A few years ago in Boston, John LaPann faced the classic entrepreneurial conundrum. How would the advisory firm he had founded in 1991, Federal Street Advisors, in which he held majority ownership, continue beyond his involvement?
“I was in my early 60s and had promised our clients that we’d serve them over multiple generations,” he recalls. “We had a really good team of senior professionals and needed to figure out how to transition ownership of the firm to ensure continuity for the client families.”
He knew that attracting and retaining quality professionals is essential to success in the smart advisory business. “In order to do that, younger professionals need to be able to acquire equity. Equity has to be broadly distributed,” he concluded.
For that, though, he would need a bigger firm—a larger pie to split up. “We had really fabulous professionals in their late 20s and early 30s who needed a firm large enough, and growing fast enough, that they felt there were opportunities for them. So the notion came around that if we were going to achieve this continuity for the families, one way to do it was to team up with another firm and also do it in a way that would allow us to improve how we serve our clients and make us better for their benefit,” LaPann says.
Spreading equity among staff was already a practice at Pathstone Family Office, based in Fort Lee, N.J., with offices also in Atlanta and Naples, Fla. Eventually, through a methodical process by both firms that included multiple considerations, the two joined forces as Pathstone Federal Street on January 1, 2016, with the shareholders from LaPann’s outfit eagerly accepted as partners in the new organization.
“Our goal is to make Pathstone Federal Street a career destination,” explains Matthew Fleissig, the firm’s president. “For us, the hardest part of growing from here is attracting and retaining talent. We want to have long-term partners who are personally fulfilled and economically rewarded, and we’ve set up structures that allow that.”
Invitations to buy into the firm are extended to the firm’s top performers. “It’s not just the advisors. Whether they’re in research or operations or reporting, we have partners from all different walks of the business,” Fleissig says. Of the firm’s 107-person team, 32 are partners. The equity’s value is formula-driven and there is a regular dividend.
The other side of the coin is that taking new owners from within the organization gives veterans such as LaPann, who is now 67, a way to cash out while keeping the firm independent.
“The equity is transacted between partners, approved by the board, from the older generation to the younger generation. That is the exit strategy,” Fleissig says, adding, “Having a market for the equity inside the firm allows us to maintain our independence as a private company. We want to be able to execute on what’s best for the employees and the clients.”
The firm’s board consists of Fleissig and LaPann plus co-CEOs Steve Braverman and Allan J. Zachariah, both of whom had successful stints at Harris myCFO along with Fleissig.
Convergent In Crisis
Pathstone Federal Street morphed into its current state on November 1 with an asset purchase that was also driven by a need to share equity.
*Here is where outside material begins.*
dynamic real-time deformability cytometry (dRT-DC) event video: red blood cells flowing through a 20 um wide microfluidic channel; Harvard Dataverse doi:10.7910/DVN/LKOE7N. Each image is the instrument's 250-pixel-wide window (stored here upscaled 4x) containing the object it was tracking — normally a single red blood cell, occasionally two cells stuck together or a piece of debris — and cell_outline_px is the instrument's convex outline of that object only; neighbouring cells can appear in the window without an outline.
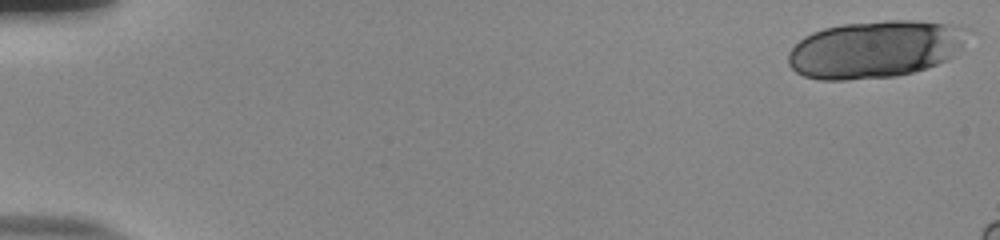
{"species": "human", "species_latin": "Homo sapiens", "temperature_condition": "room temperature", "stored_images_in_passage": 21, "camera_frame_rate_fps": 3000, "um_per_image_px": 0.085, "donor": {"sex": "male"}, "frame": {"image": 1, "passage_image": 1, "time_ms": 0.0, "image_size_px": [1000, 240], "cell_outline_px": [[964, 28], [960, 48], [948, 60], [912, 72], [896, 76], [844, 80], [820, 80], [804, 76], [796, 72], [788, 64], [788, 52], [804, 36], [812, 32], [824, 28], [840, 24], [884, 20], [916, 20], [960, 24]], "centroid_in_image_um": [74.33, 4.17], "position_along_channel_um": 10.7, "area_um2": 59.88}}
Yet the deal involving Convergent Wealth Advisors might never have occurred were it not for the October 2014 suicide of its CEO, David Zier, who had been suspected of fraud relating to a side fund he managed away from the firm.
The tragedy plunged Convergent into a tailspin. “Clients had left and the firm’s great talent was at risk of walking out the door. If you don’t keep the talent, you’re not going to keep the clients,” says John Elmes, who was brought in as president of the struggling operation in May of 2015.
At the time, Convergent was owned by City National Bank in Los Angeles, known as the “Bank to the Stars” for its Hollywood clientele. “City National recognized that they had an affiliate in trouble and wanted somebody with experience to issue-spot, be open-minded and to see what could be done to make it successful,” says Elmes.
He certainly had the background for the task. He was part of the GenSpring Family Offices team that was mandated to double the firm’s size every five years, and did. He’d also been a partner at Arthur Andersen in the private client group and a managing director at J.P. Morgan Private Bank.
When Elmes took over at Convergent, first on his agenda was figuring out how to hold onto the personnel. “This is a talent-based business and it truly is a rush to get the best talent. There is not an enormous inventory out there of credentialed professionals with in excess of 10 years’ experience who know the ropes of advising complicated, multigenerational families,” he says.
Elmes eventually concluded, like LaPann had, that to retain key employees they would have to own a piece of the business. “That’s how you really align it with the clients. But there was no way to do that with the bank owning 95-plus percent,” Elmes knew. The way forward would have to be transformational.